Question

unit 3 lesson 2 ee - ma.912.lt.4.3
if two angles are a linear pair, then they are adjacent.
write the converse, inverse, and contrapositive of the statement above.
converse: if two angles are adjacent, then the two angles are a linear pair.
inverse:
contrapositive:

Explanation:

1. Converse: Swap hypothesis and conclusion. Given "If \(p\) then \(q\)", the converse is "If \(q\) then \(p\)". Here \(p =\) "two angles are a linear - pair" and \(q=\) "they are adjacent", so the converse is "If two angles are adjacent, then the two angles are a linear pair".
2. Inverse: Negate both hypothesis and conclusion. The original is "If \(p\) then \(q\)", the inverse is "If not \(p\) then not \(q\)". So it is "If two angles are not a linear pair, then they are not adjacent".
3. Contrapositive: Swap and negate both hypothesis and conclusion.

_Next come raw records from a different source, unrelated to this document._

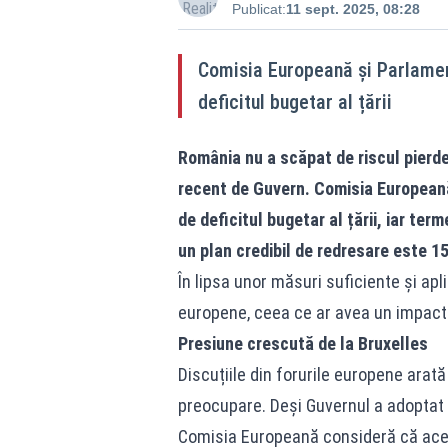
Publicat:
11 sept. 2025, 08:28
Comisia Europeană și Parlament
deficitul bugetar al țării
România nu a scăpat de riscul pierder
recent de Guvern. Comisia Europeană
de deficitul bugetar al țării, iar ter
un plan credibil de redresare este 1
În lipsa unor măsuri suficiente și ap
europene, ceea ce ar avea un impact m
Presiune crescută de la Bruxelles
Discuțiile din forurile europene arată
preocupare. Deși Guvernul a adoptat 
Comisia Europeană consideră că acest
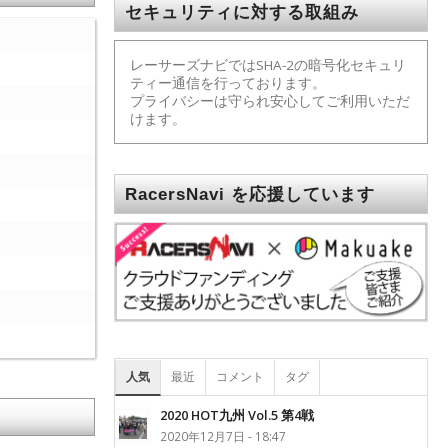
セキュリティに対する取組み
レーサーズナビではSHA-2の暗号化セキュリ
ティー通信を行っております。
プライバシーは守られ安心してご利用いただ
けます。
RacersNavi を応援しています
人気
最近
コメント
タグ
2020 HOT九州 Vol.5 第4戦
2020年12月7日 - 18:47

From "If \(p\) then \(q\)", the contrapositive is "If not \(q\) then not \(p\)". So it is "If two angles are not adjacent, then the two angles are not a linear pair".

Answer:

Converse: If two angles are adjacent, then the two angles are a linear pair.
Inverse: If two angles are not a linear pair, then they are not adjacent.
Contrapositive: If two angles are not adjacent, then the two angles are not a linear pair.